A priority for the project is to get a usable version of the framework in to the hands of developers. This means that the framework code, API documentation, and end user distribution packaging and layout are the top priorities. Other issues, such as documentation on the implementation, will be allowed to fall behind in order to meet the other objectives in a timely manner.
This release adds the first version numbers internal to the framework. Some of these changes technically have a substantial impact to those linking to the framework, but pragmatically are a complete non-issue because the framework is embedded and copied in to end users application bundles. See ChangeLog for additional information.

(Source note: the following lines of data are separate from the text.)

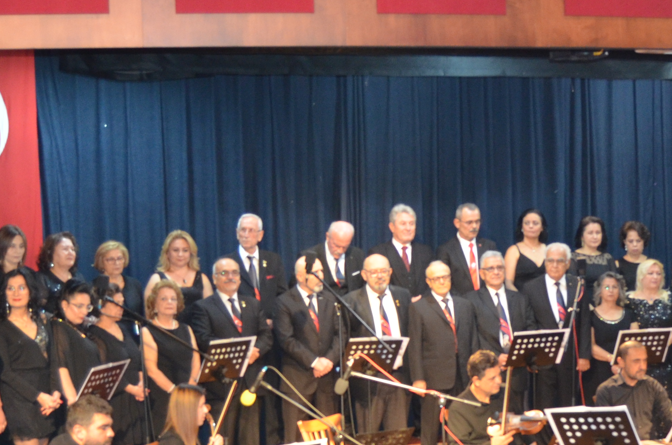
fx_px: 1546
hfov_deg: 24.4
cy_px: 328
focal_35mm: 83
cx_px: 431
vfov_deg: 16.3
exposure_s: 1/60
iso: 1100
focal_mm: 22
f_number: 3.5
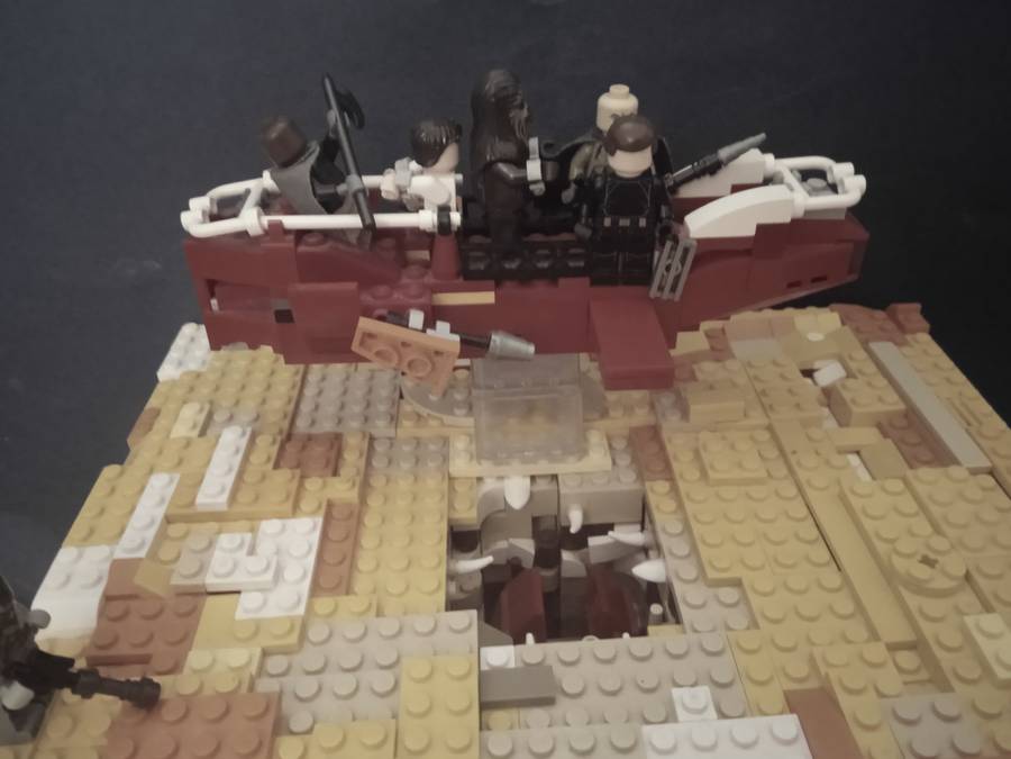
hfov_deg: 63.4
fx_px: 818
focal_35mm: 28
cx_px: 506
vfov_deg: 49.7
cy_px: 380
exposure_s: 1/10
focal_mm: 3.43
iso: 3334
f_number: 2.2
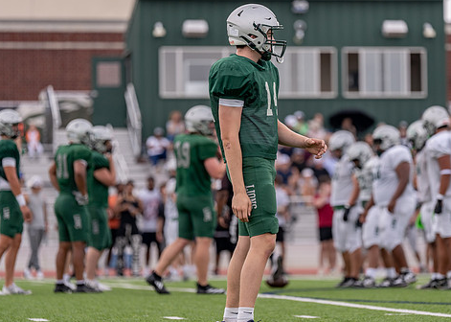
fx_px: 2868
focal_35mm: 224
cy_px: 158
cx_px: 265
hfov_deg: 9.0
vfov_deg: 6.4
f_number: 2.8
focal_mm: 160
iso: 250
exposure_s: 1/2500
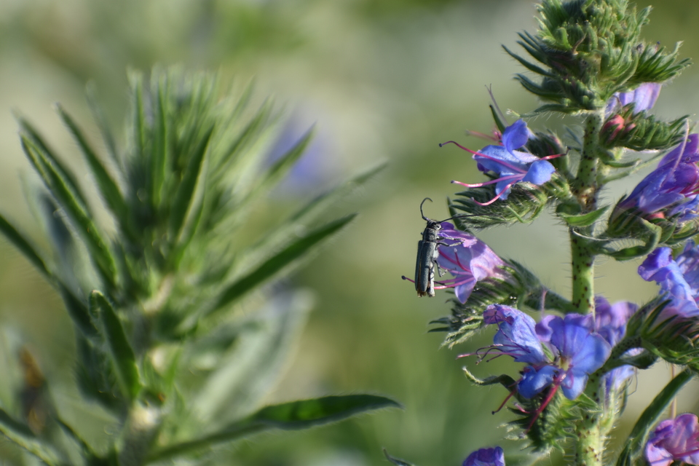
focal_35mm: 450
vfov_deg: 3.1
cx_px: 350
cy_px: 233
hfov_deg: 4.6
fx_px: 8737
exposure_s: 1/500
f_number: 6.3
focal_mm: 300
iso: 140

The framework additions to these two classes are likely to be the most volatile going forward, as I expect that vast majority of users need to perform regex operations on strings.
Candidly, it is extremely difficult to craft a usable, clean, and intuitive API. I often lack the proper perspective of what's required by end users since I tend to view things from the perspective of whats easiest to implement, rather than what's the easiest to use. FEEDBACK REGARDING THE API IS EXTREMELY APPRECIATED.
I am still uncertain as to how well supported Unicode is in practice. I have no Unicode experience to speak of, so it is extraordinarily difficult for me to conceive of test vectors to verify proper operation. Being a native English speaker who cut his teeth exclusively on ASCII, I am certain there are things that would seem almost comically obvious to non-English readers and writers but I am completely ignorant of. I strongly desire to have complete, error free Unicode support in the framework so any help you can provide is greatly appreciated!
You can help in the following ways:
The implementation documentation (RegexKitImplementation.html) has not been updated in any meaningful way to track the latest changes. Since the audience for this documentation is expected to be a small fraction of the RegexKit user base, I'm letting it slip in the interest of getting out a product that is used by most people.
This release did not include any testing of the GNUstep configuration. It is likely that there are a few issues that would prevent an 'out of the box' clean build under GNUstep at this time, but the amount of work should be minimal. It has worked flawlessly in the past, so it should be a matter of bringing things up to date. I certainly try to code things with GNUstep compatibility in mind, but 99.99% of the work happens under Mac OS X Cocoa, so things slip through.
The first public release of the RegexKit framework.